> **PAGE EXCERPT**:
As Foreign Secretary, Hunt demonstrated keenly his willingness to be obedient.  He parroted Pompeo’s words on the ludicrous false flag attack on oil tankers in Gulf of Oman and he ordered the Royal Navy to use military force to detain an Iranian oil tanker and its crew near Gibraltar under the false pretext of a breach of EU sanctions against Syria, the tanker’s destination.  The latter event’s stated reason was a fabrication; Hunt merely acted on orders from Pompeo who desired action as part of the US government’s attempt to start a war against Iran.

The Foreign Office denied two Russian TV stations, RT and Sputnik, access to an international media conference on “media freedom” in London.  Both stations supported Julian Assange and Edward Snowden who are wanted by the US government for exposing war crimes by the US military.  No journalists or broadcasters from Venezuela were invited to the conference; the US government does not recognise the democratically elected Venezuelan government and it allowed an associate of terrorist Juan Guaido to forcibly occupy the country’s embassy in Washington.

Without a ministerial position in the final months of Theresa May’s government Johnson’s displays of servitude were less noticeable recently.  When Foreign Secretary he gushed praise for Trump and the admiration was returned.  Both observed mutual usefulness in attaining financial goals through the consequences of Brexit.  However, both were and are aware that one of them is useful as management and the other is useful as dogsbody.  During his visit to UK in 2018 Trump said “he’s [Johnson] been saying very good things about me as president.  I think he thinks I’m doing a good job.  I am doing a great job.”  Johnson received tactical advice from former Trump advisor Steve Bannon.

> **MATERIAL SHOWN**:

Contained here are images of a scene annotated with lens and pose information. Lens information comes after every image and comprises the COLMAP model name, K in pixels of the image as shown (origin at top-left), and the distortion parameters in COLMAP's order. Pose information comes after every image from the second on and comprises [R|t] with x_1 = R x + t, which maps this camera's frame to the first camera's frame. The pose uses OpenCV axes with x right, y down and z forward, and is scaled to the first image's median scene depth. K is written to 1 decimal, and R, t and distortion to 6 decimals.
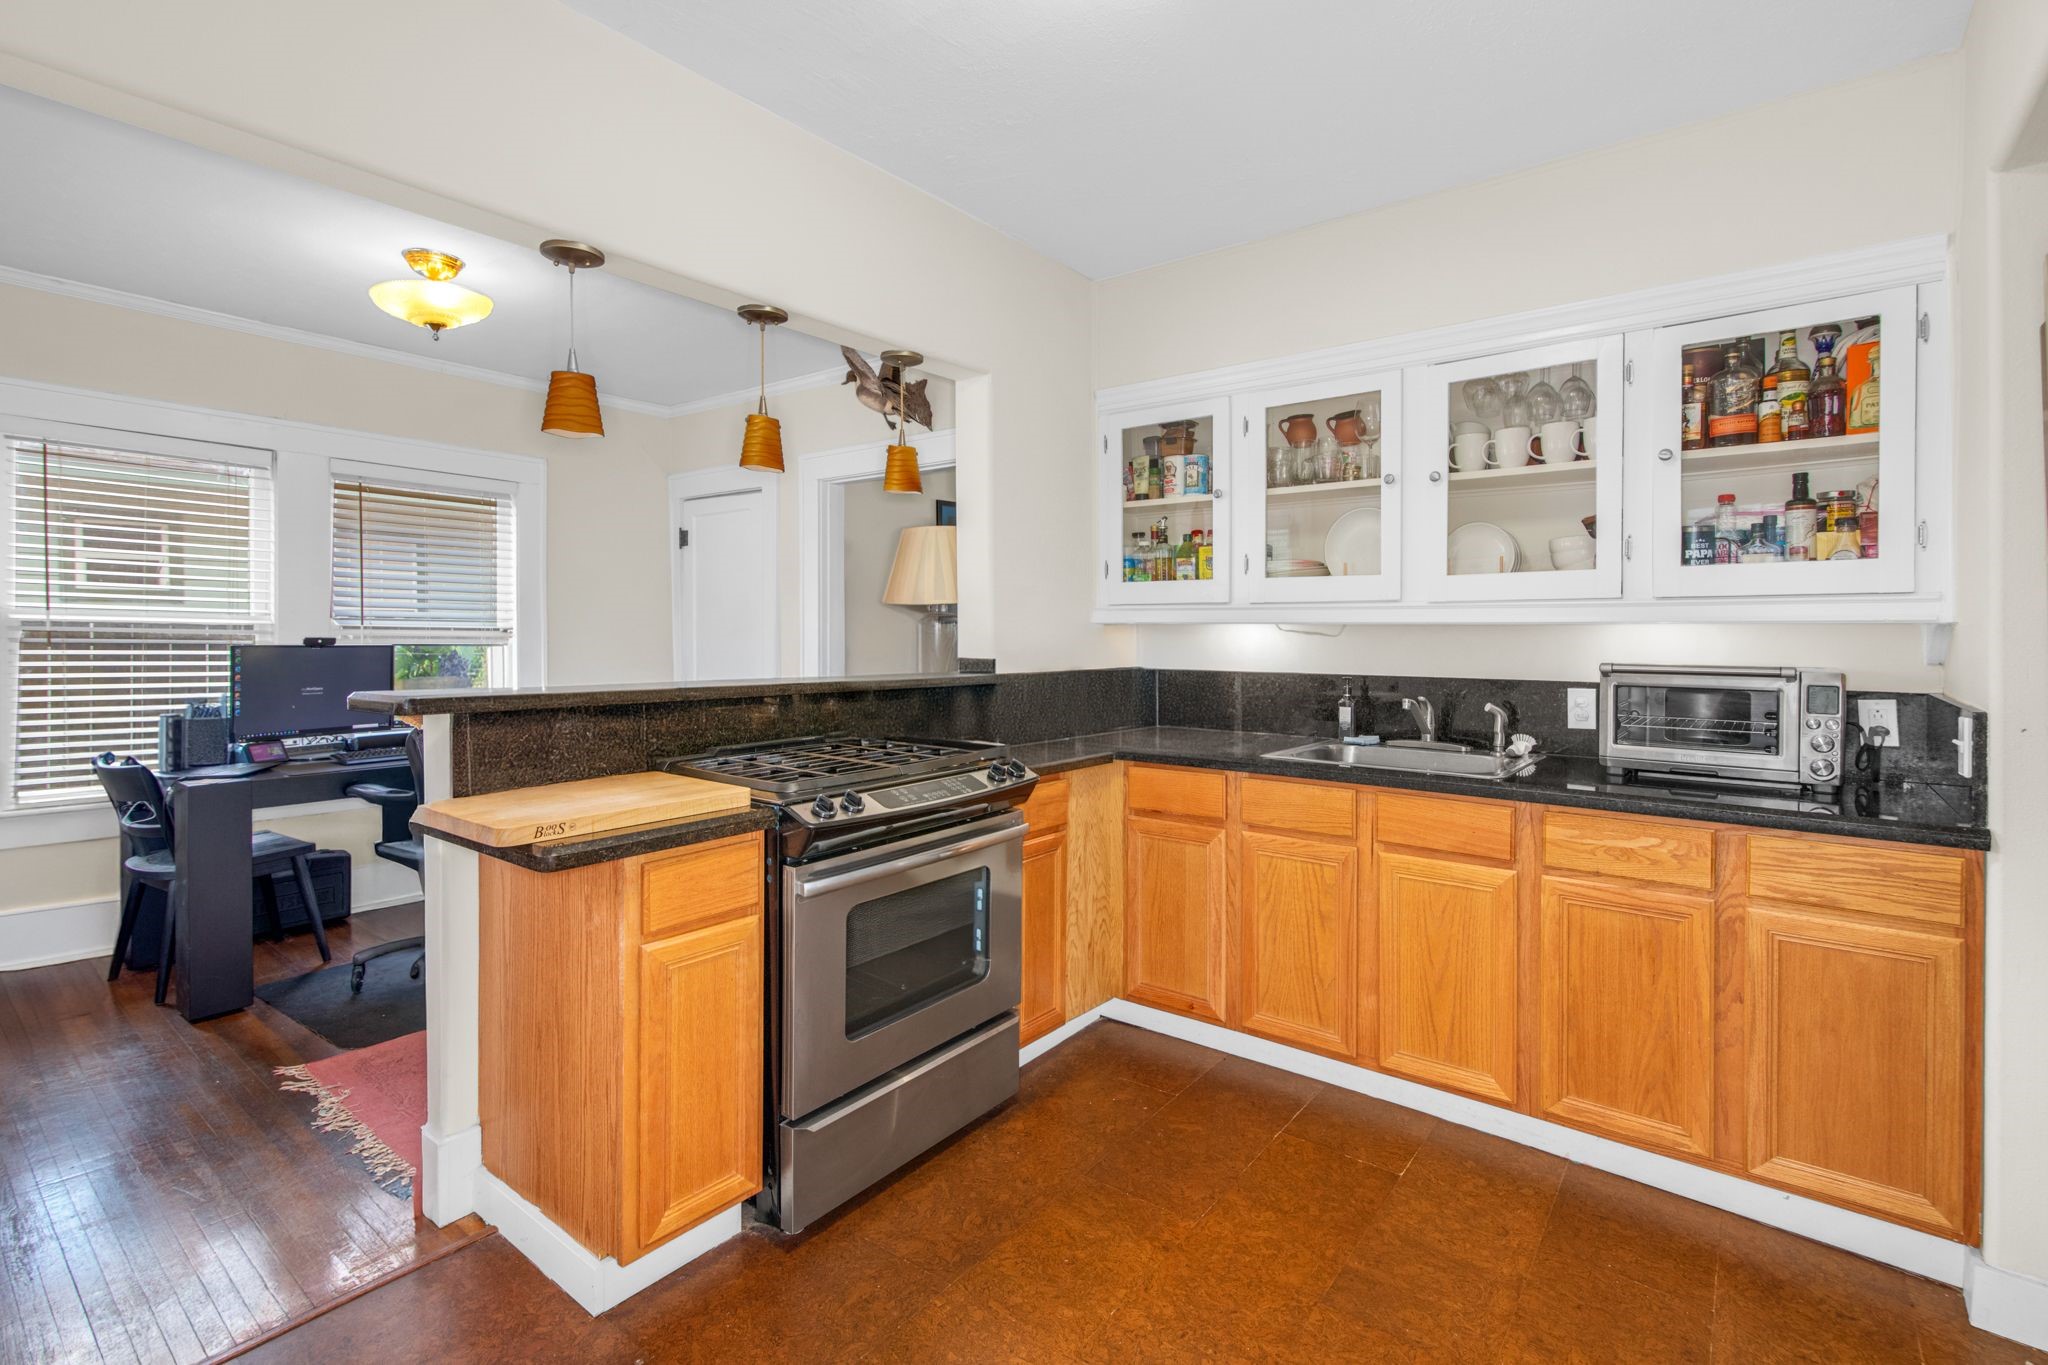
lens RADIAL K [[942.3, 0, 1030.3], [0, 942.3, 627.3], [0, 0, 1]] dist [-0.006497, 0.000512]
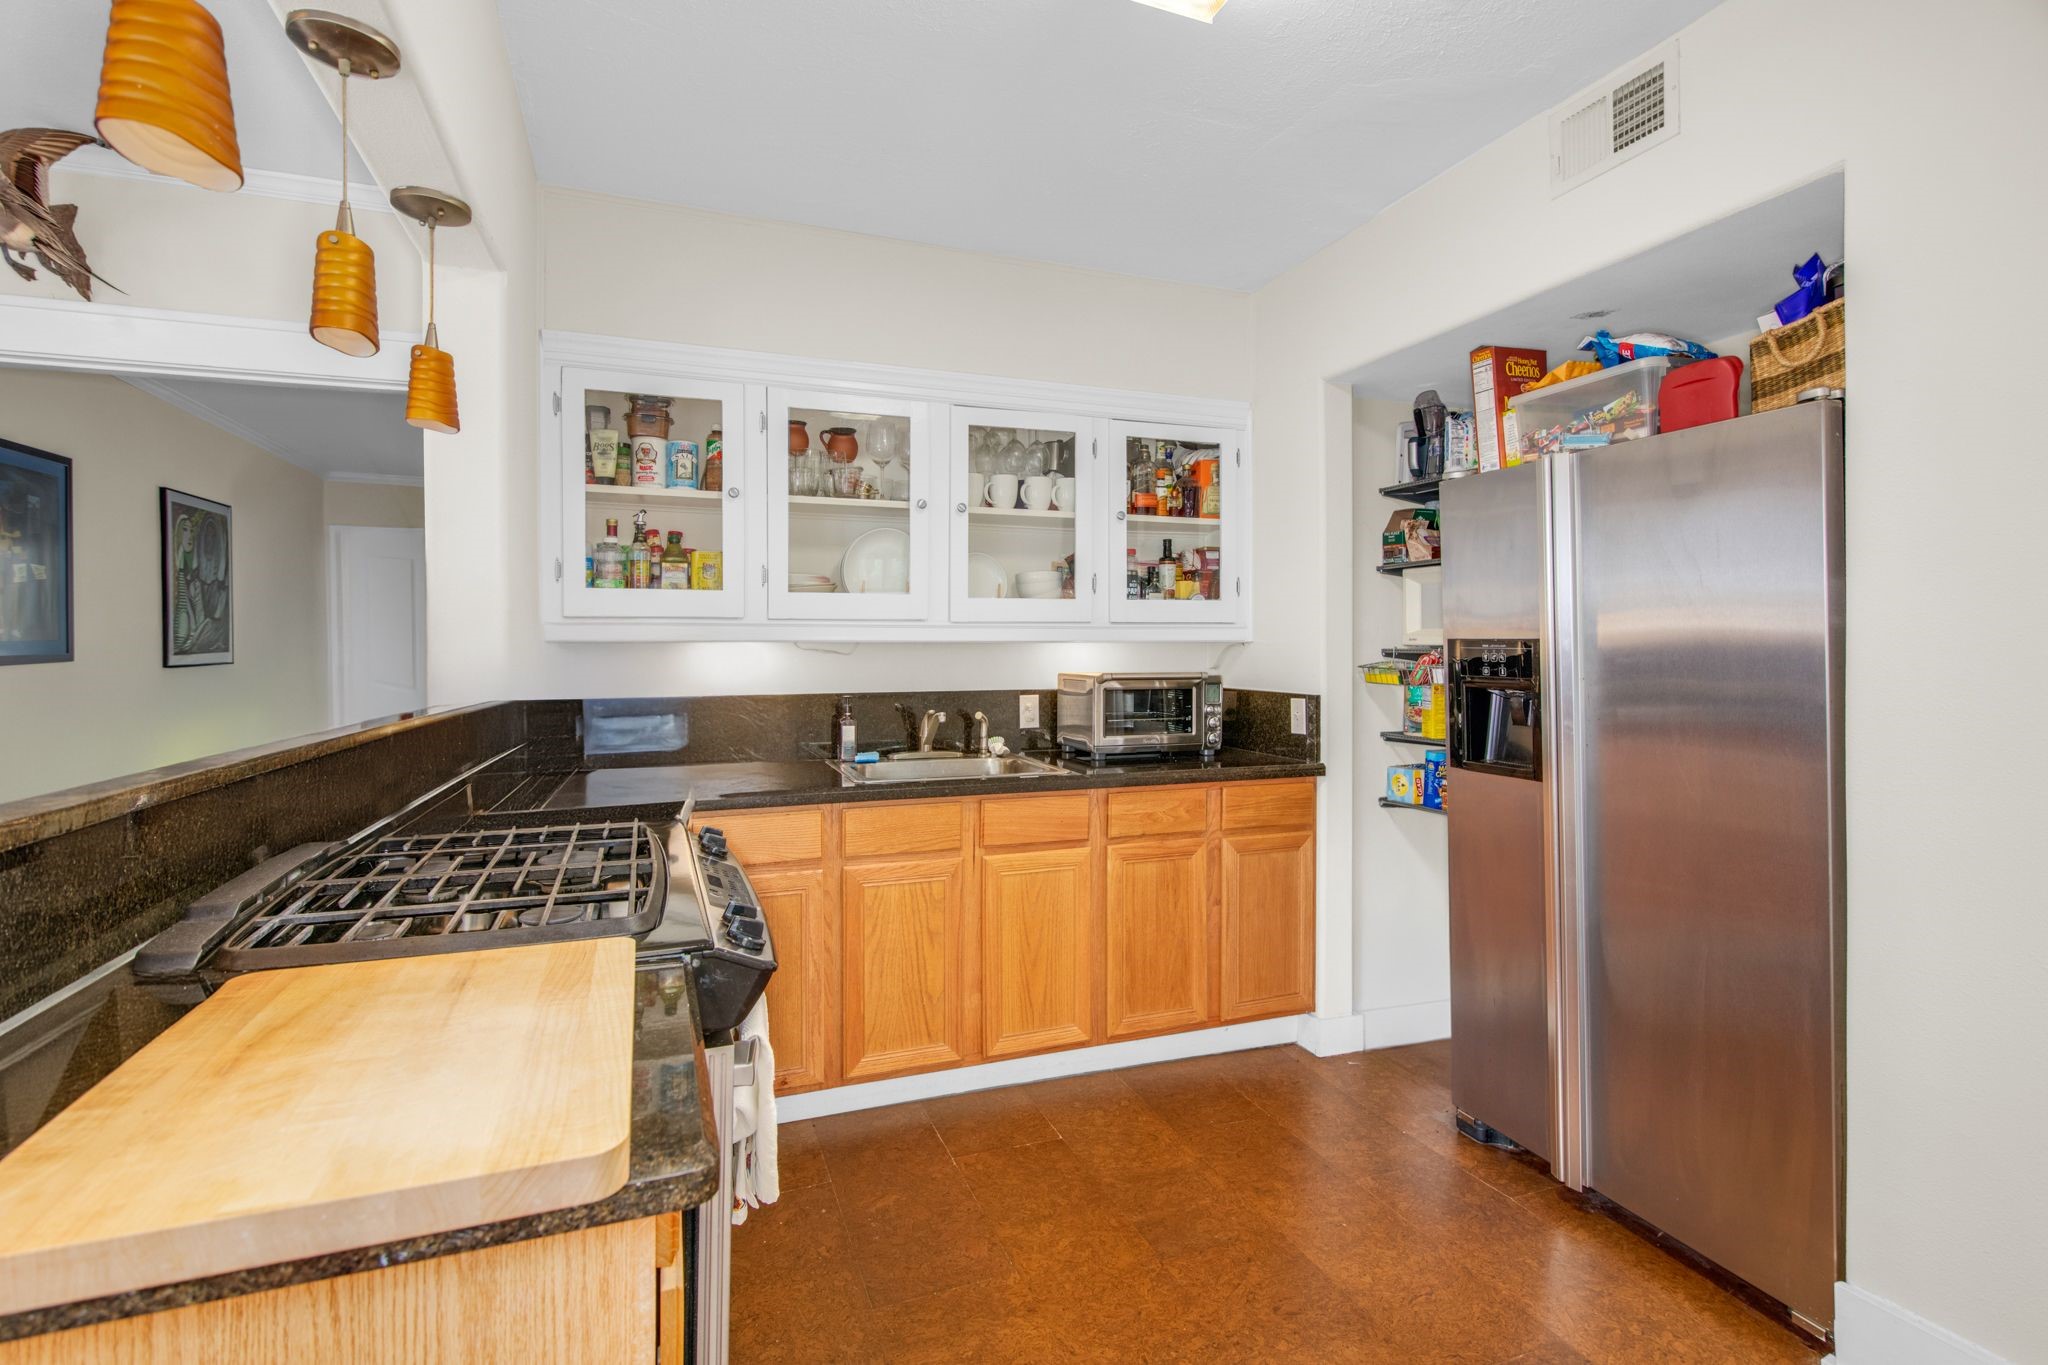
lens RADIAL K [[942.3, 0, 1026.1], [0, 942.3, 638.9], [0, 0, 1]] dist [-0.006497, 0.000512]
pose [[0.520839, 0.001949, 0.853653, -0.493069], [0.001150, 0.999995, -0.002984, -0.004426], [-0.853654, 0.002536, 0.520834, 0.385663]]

* * *

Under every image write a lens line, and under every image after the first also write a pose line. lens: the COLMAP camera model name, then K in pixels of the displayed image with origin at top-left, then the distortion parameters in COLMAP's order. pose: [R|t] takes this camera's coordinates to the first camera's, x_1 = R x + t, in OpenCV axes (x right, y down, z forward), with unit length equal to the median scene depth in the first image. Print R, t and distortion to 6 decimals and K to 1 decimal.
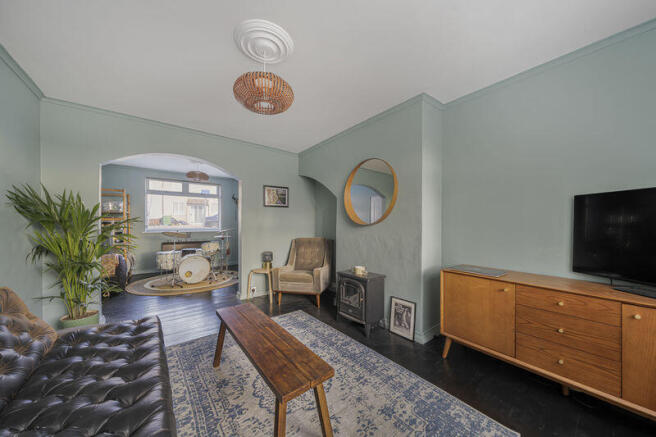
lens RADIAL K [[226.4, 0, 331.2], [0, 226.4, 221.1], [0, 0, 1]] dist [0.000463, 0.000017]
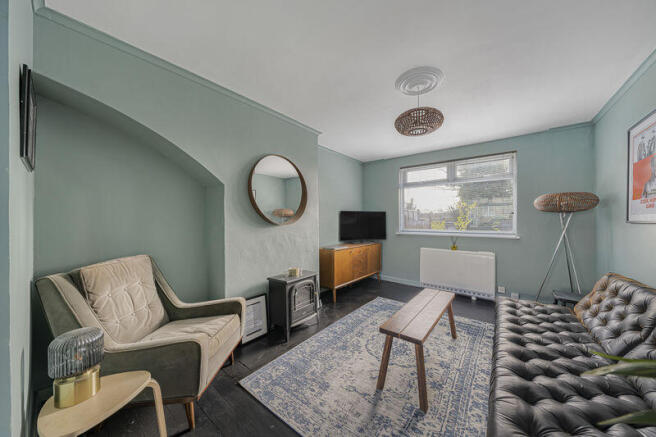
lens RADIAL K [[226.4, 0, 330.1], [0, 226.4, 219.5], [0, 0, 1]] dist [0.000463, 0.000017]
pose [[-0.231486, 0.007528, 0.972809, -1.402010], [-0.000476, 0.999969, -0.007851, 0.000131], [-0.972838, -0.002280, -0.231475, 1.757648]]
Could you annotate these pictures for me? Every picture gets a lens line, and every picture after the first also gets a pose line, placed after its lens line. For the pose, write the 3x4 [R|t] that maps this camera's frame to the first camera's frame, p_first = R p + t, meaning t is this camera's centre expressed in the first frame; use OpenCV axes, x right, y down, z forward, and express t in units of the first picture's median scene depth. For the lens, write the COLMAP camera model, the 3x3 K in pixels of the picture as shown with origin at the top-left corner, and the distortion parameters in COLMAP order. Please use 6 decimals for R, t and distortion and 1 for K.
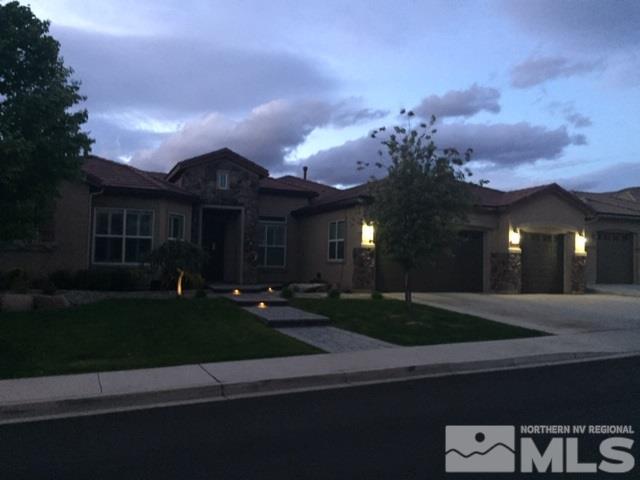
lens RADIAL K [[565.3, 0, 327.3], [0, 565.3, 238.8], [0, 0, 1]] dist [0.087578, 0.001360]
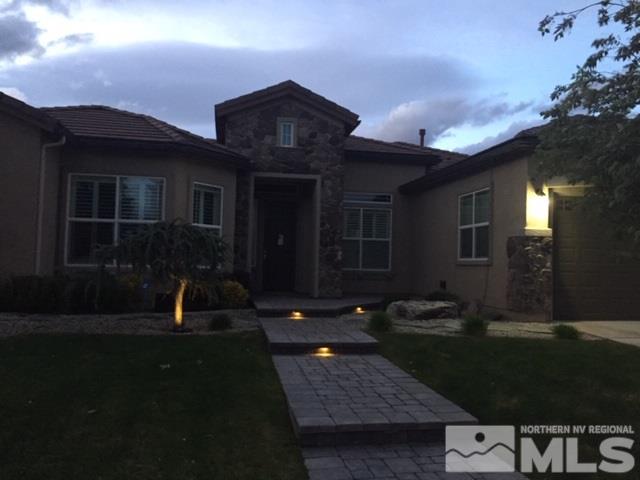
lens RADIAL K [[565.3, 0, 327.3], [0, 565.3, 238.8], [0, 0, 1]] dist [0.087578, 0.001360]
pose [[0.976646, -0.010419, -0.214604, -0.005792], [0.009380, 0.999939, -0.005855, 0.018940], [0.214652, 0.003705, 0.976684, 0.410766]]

> **ACTION ITEM**:
Copy the page excerpt from "The Foreign Office" to "embassy in Washington.", switching every "conference" to "summit".

> **SOLUTION**:
The Foreign Office denied two Russian TV stations, RT and Sputnik, access to an international media summit on “media freedom” in London.  Both stations supported Julian Assange and Edward Snowden who are wanted by the US government for exposing war crimes by the US military.  No journalists or broadcasters from Venezuela were invited to the summit; the US government does not recognise the democratically elected Venezuelan government and it allowed an associate of terrorist Juan Guaido to forcibly occupy the country’s embassy in Washington.